(AUFGABENSTELLUNG)
Setze die Forumsdiskussion über das Programmieren für den Macintosh nach ihrem letzten Beitrag fort.

(TEXTAUSZUG)
++++++

# Unter Macintosh Programmieren



## KooF (3. Mai 2005)

Wenn ich für meinen Mac etwas Programmieren will also für Macintosh welche Sprache brauche ich hierfür?


----------



## Neurodeamon (4. Mai 2005)

Für Mac OS < X oder OS >= X ?
Kostenlos oder Kommerziell?


----------



## KooF (4. Mai 2005)

Kostenlos oder mit kosten ist egal. Ja eigentlich für Mac OS > X und Mac OS < X.


----------



## Neurodeamon (5. Mai 2005)

Du willst mich verulken, oder? 

Wer OS X benutzt kennt garantiert carbon und cocoa!
http://developer.apple.com/referencelibrary/GettingStarted/GS_Cocoa/index.html
http://developer.apple.com/referencelibrary/GettingStarted/GS_Carbon/index.html
Apple liefert die Entwicklungsumgebung gleich mit ..
http://developer.apple.com/document...our/index.html#//apple_ref/doc/uid/TP30000890

Es gibt für OS 9 REALbasic (kommerziell),
Rebol - http://www.rebol.com/ (freeware),
Clean - http://www.cs.ru.nl/~clean/ (freeware)

++++++

(ERFASSTE DATEN)
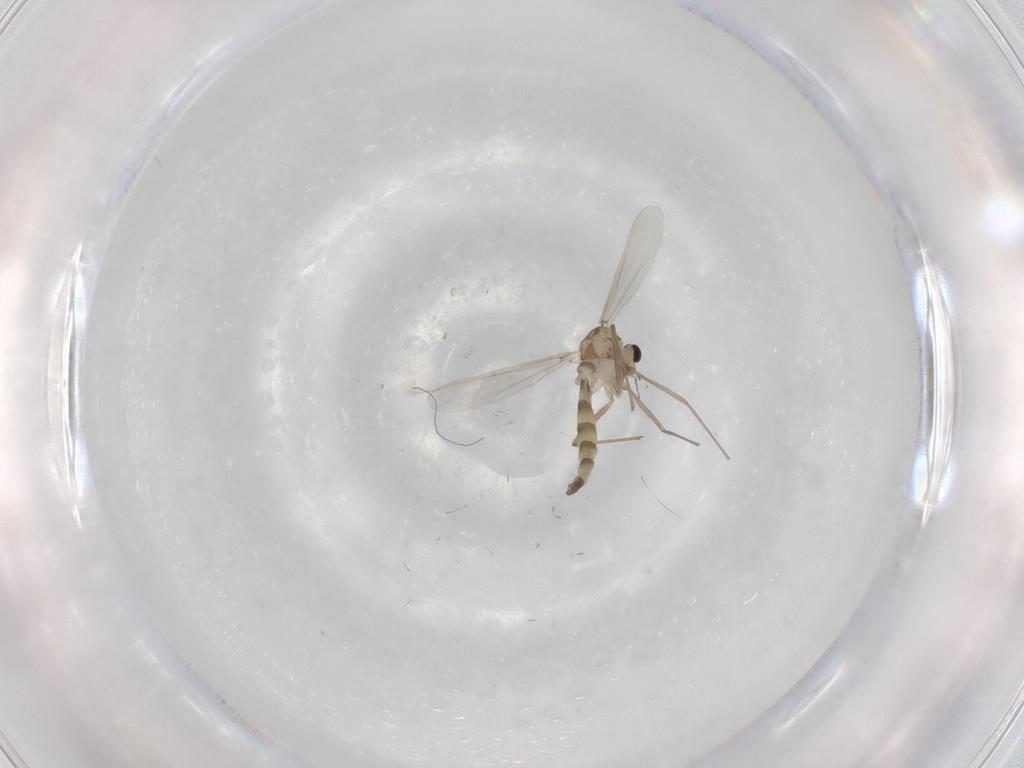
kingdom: Animalia
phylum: Arthropoda
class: Insecta
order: Diptera
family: Chironomidae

++++++

(LÖSUNG)
----------



## KooF (5. Mai 2005)

Nein will ich bestimmt nicht! Aber mich hätte es interessiert. Ich besitze selber keinen mac aber wenn ich mir mal einen zulege möchte ich auch ein bisserl über alles bescheitwissen.


----------



## rah (6. Mai 2005)

Moin…

Wenn du dir einen neuen Mac kaufst, was ich dir immer empfehle, dann bekommst du die Entwicklungsumgebung (jetzt xCode) ja schon mitgeliefert. Damit kannst du Carbon, Cocoa, AppleSkript und sonstwas programmieren. Es gibt auch noch Pascal-Compiler (GNU-Pascal) für OS X, aber Pascal ist ja jetzt wohl veraltet.

Gruß
rah

PS HTML verstehe ich auch noch unter "Programmieren", das geht mit dem Mac auch ;-)


----------



## Julian Maicher (6. Mai 2005)

Du kannst auch Java nehmen - ist plattformunabhängig.


----------



## KooF (6. Mai 2005)

Java? Was brauch ich dazu? Ich meine welches Programm! (Gibts ja sowas wie java runtime envoirement o. ä., irgendwas mit java 9 glaub ich)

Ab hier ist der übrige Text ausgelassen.